Die Güte des HERRN ist’s, dass wir nicht gar aus sind, seine Barmherzigkeit hat noch kein Ende, sondern sie ist alle Morgen neu, und deine Treue ist groß.
Klagelieder 3, 22
Eine lange, fast endlose Klage geht dem Monatsspruch voraus. Einer zählt auf, was er erleben muss: Er sitzt in der Finsternis, die Haut wird faltig und er selber bitter. Wie von Steinen vermauert scheinen alle Wege aus der Not. Da klagt er Gott an: Du hast mir das angetan, hast mir aufgelauert, mich zum Gespött gemacht und aus dem Frieden vertrieben. Dann ein kleines Gebet: Denk an mich! Sieh mich an!
Und plötzlich der Monatsspruch, wie ein Wendepunkt: „Die Güte des HERRN ist’s, dass wir nicht gar aus sind, …“ Als habe sich das Gefühl, von Gott verlassen und vergessen zu sein, in Vertrauen gewandelt.

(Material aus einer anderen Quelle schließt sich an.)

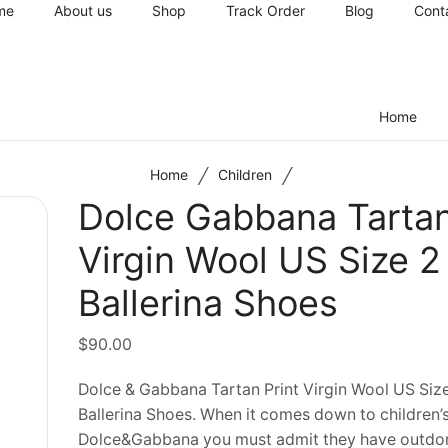
me
About us
Shop
Track Order
Blog
Cont
Home
/
/
Home
Children
Dolce Gabbana Tartan
Virgin Wool US Size 2 
Ballerina Shoes
$
90.00
Dolce & Gabbana Tartan Print Virgin Wool US Size
Ballerina Shoes. When it comes down to children’
Dolce&Gabbana you must admit they have outdo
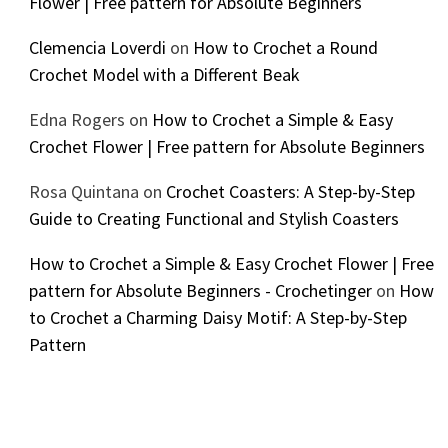
Flower | Free pattern for Absolute Beginners
Clemencia Loverdi
on
How to Crochet a Round
Crochet Model with a Different Beak
Edna Rogers
on
How to Crochet a Simple & Easy
Crochet Flower | Free pattern for Absolute Beginners
Rosa Quintana
on
Crochet Coasters: A Step-by-Step
Guide to Creating Functional and Stylish Coasters
How to Crochet a Simple & Easy Crochet Flower | Free
pattern for Absolute Beginners - Crochetinger
on
How
to Crochet a Charming Daisy Motif: A Step-by-Step
Pattern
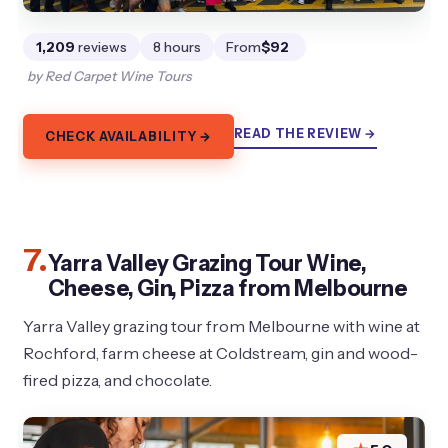
1,209
reviews
8 hours
From
$92
by Red Carpet Wine Tours
READ THE REVIEW →
CHECK AVAILABILITY →
7.
Yarra Valley Grazing Tour Wine,
Cheese, Gin, Pizza from Melbourne
Yarra Valley grazing tour from Melbourne with wine at
Rochford, farm cheese at Coldstream, gin and wood-
fired pizza, and chocolate.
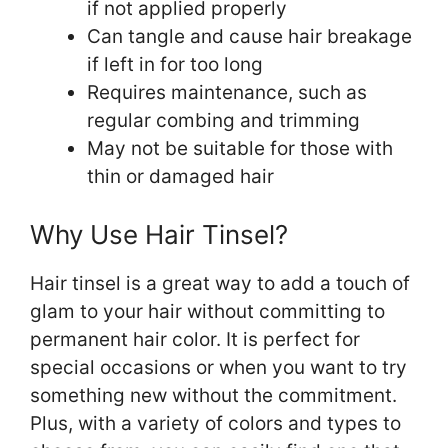
if not applied properly
Can tangle and cause hair breakage
if left in for too long
Requires maintenance, such as
regular combing and trimming
May not be suitable for those with
thin or damaged hair
Why Use Hair Tinsel?
Hair tinsel is a great way to add a touch of
glam to your hair without committing to
permanent hair color. It is perfect for
special occasions or when you want to try
something new without the commitment.
Plus, with a variety of colors and types to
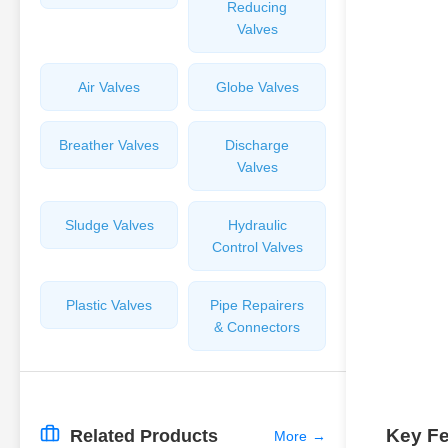
Reducing
Valves
Air Valves
Globe Valves
Breather Valves
Discharge
Valves
Sludge Valves
Hydraulic
Control Valves
Plastic Valves
Pipe Repairers
& Connectors
Key Fe
Related Products
More
→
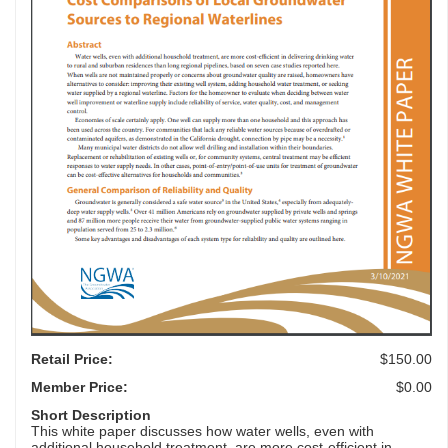
Retail Price:
$150.00
Member Price:
$0.00
Short Description
This white paper discusses how water wells, even with
additional household treatment, are more cost-efficient in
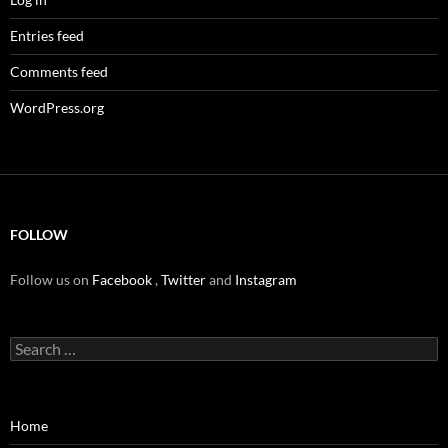
Entries feed
Comments feed
WordPress.org
FOLLOW
Follow us on
Facebook
,
Twitter
and
Instagram
Search
for:
Home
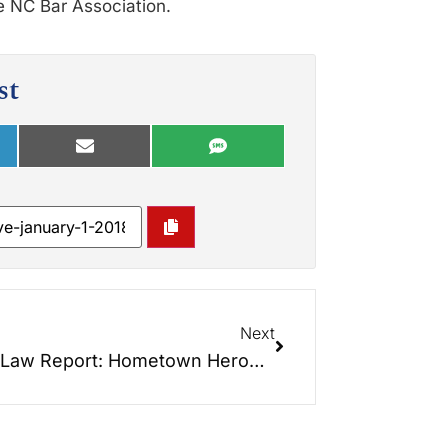
e NC Bar Association.
st
Next
Elder Law Report: Hometown Heroes… So proud of our new book about Veteran Heroes next door!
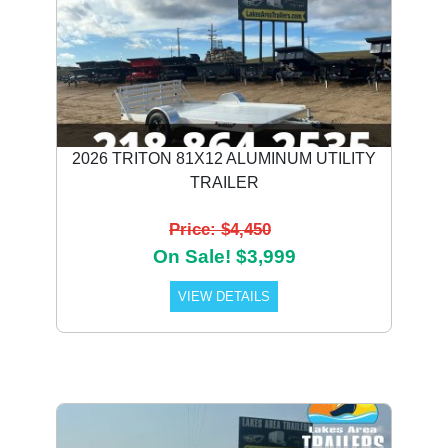
2026 TRITON 81X12 ALUMINUM UTILITY
TRAILER
Price: $4,450
On Sale! $3,999
VIEW DETAILS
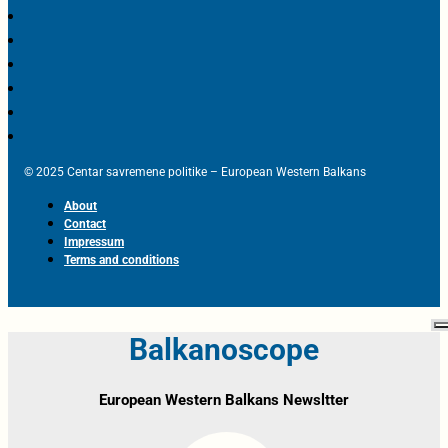
© 2025 Centar savremene politike – European Western Balkans
About
Contact
Impressum
Terms and conditions
Balkanoscope
European Western Balkans Newsltter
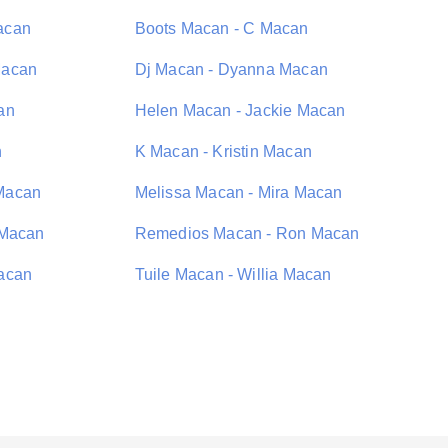
acan
Boots Macan - C Macan
Macan
Dj Macan - Dyanna Macan
an
Helen Macan - Jackie Macan
n
K Macan - Kristin Macan
Macan
Melissa Macan - Mira Macan
 Macan
Remedios Macan - Ron Macan
acan
Tuile Macan - Willia Macan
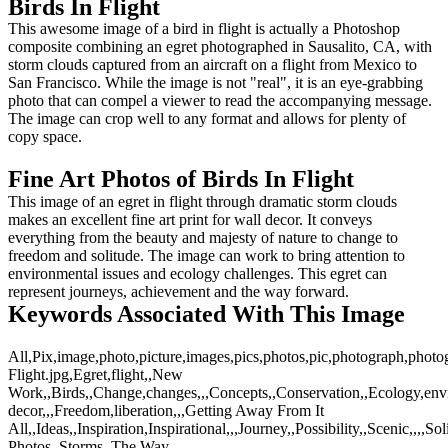
Birds In Flight
This awesome image of a bird in flight is actually a Photoshop
composite combining an egret photographed in Sausalito, CA, with
storm clouds captured from an aircraft on a flight from Mexico to
San Francisco. While the image is not "real", it is an eye-grabbing
photo that can compel a viewer to read the accompanying message.
The image can crop well to any format and allows for plenty of
copy space.
Fine Art Photos of Birds In Flight
This image of an egret in flight through dramatic storm clouds
makes an excellent fine art print for wall decor. It conveys
everything from the beauty and majesty of nature to change to
freedom and solitude. The image can work to bring attention to
environmental issues and ecology challenges. This egret can
represent journeys, achievement and the way forward.
Keywords Associated With This Image
All,Pix,image,photo,picture,images,pics,photos,pic,photograph,photo
Flight.jpg,Egret,flight,,New
Work,,Birds,,Change,changes,,,Concepts,,Conservation,,Ecology,envir
decor,,,Freedom,liberation,,,Getting Away From It
All,,Ideas,,Inspiration,Inspirational,,,Journey,,Possibility,,Scenic,,,,So
Photos,,Storms,,The Way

Was hat diese Wende ausgelöst? Man könnte denken, es sei das kleine Gebet gewesen. Vielleicht war es so. Im Moment, in dem ich aus der Anklage eine Anrede mache, spüre ich schon: Er könnte ja doch noch da sein, der Gott, von dem ich mich beinahe abgewandt hatte. Er, dem ich mein Elend vorgeworfen habe, vielleicht hat er doch Gutes im Sinn?

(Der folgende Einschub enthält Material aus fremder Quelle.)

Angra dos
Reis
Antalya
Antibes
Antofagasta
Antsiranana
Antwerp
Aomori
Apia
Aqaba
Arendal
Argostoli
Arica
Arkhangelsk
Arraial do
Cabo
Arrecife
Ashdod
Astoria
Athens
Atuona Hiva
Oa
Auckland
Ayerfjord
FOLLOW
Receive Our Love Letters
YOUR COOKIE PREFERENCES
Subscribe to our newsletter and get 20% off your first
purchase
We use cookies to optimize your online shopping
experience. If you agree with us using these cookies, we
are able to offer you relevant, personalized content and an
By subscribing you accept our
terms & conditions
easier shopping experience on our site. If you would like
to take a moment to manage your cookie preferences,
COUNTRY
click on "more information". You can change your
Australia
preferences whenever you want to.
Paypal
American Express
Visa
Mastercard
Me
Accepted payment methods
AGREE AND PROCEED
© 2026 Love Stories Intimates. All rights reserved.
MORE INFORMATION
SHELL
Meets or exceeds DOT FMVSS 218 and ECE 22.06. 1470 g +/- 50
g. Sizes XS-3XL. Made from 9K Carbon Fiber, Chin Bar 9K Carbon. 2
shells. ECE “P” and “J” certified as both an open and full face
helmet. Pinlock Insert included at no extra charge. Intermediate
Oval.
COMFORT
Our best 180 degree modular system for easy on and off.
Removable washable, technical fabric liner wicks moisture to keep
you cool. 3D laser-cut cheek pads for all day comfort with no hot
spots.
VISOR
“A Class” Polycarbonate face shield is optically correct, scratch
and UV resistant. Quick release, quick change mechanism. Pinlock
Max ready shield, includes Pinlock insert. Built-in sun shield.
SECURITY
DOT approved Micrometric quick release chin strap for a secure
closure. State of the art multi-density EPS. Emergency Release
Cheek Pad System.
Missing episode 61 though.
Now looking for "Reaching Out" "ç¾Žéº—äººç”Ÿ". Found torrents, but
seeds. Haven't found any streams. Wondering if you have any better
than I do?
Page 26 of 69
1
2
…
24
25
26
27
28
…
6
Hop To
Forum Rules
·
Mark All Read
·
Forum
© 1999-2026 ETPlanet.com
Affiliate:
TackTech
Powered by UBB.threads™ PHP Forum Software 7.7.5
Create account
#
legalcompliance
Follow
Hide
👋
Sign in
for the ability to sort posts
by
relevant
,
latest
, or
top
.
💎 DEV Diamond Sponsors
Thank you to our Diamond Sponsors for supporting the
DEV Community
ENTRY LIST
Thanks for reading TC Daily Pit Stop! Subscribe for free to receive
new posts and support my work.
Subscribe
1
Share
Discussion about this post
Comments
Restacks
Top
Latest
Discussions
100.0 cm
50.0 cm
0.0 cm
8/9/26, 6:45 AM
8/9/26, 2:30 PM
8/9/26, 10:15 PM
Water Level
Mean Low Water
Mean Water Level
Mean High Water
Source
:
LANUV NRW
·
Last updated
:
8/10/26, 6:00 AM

Aber eigentlich glaube ich, dass etwas anderes eine ebenso wichtige Rolle gespielt hat.
Dass der Betende alles, wirklich alles, was ihm auf der Seele lag, aussprechen durfte. Niemand hat ihm den Mund verboten, als er Gott anklagte, ja, gar beschimpfte.

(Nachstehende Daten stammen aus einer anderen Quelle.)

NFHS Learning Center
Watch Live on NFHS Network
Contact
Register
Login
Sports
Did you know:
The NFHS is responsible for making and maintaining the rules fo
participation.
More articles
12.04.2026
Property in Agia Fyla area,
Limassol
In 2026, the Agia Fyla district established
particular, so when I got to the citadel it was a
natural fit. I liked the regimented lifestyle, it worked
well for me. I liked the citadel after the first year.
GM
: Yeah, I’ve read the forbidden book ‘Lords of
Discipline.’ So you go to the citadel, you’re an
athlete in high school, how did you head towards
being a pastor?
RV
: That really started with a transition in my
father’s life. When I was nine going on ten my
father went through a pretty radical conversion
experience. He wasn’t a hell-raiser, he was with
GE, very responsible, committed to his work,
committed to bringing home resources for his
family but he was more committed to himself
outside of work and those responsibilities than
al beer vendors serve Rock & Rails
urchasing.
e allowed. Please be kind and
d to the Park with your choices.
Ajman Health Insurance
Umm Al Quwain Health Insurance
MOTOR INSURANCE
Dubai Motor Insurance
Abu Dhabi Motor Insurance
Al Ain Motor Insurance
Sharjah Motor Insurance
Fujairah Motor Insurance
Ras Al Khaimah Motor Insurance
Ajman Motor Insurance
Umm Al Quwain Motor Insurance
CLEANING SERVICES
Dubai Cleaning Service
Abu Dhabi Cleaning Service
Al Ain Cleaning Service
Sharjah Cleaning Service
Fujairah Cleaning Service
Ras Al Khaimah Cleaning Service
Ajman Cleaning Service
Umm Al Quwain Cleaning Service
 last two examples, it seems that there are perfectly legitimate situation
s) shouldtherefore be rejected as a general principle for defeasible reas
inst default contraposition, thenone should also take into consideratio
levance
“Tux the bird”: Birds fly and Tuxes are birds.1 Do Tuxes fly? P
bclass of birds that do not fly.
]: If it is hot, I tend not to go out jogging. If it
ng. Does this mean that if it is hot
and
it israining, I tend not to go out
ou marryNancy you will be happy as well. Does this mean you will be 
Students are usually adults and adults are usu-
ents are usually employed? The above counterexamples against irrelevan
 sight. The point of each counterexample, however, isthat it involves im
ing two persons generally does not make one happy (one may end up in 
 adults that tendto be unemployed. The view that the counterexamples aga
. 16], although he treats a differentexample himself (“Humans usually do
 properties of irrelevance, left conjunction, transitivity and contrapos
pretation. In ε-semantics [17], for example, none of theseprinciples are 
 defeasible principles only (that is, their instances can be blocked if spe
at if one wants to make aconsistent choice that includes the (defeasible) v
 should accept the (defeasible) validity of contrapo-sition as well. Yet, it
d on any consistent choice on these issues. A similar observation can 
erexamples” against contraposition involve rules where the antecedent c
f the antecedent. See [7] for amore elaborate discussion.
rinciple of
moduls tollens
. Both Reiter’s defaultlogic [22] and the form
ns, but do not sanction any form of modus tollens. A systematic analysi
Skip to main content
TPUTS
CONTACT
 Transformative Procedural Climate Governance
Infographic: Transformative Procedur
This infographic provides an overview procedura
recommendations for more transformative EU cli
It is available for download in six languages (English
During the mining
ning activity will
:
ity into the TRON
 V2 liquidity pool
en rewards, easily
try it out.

Auch Gott selbst hat sich nicht verteidigt, hat ihn nicht in die Schranken gewiesen: „Was fällt dir ein?“ Und dann, als alles, jede Frage und jede Klage, zum Himmel geschrien ist, da ist es, als ob eine Mauer zerbröselt, die Gott verstellt. Dahinter wird er ganz neu erkennbar: als Liebender, der Zukunft schenkt.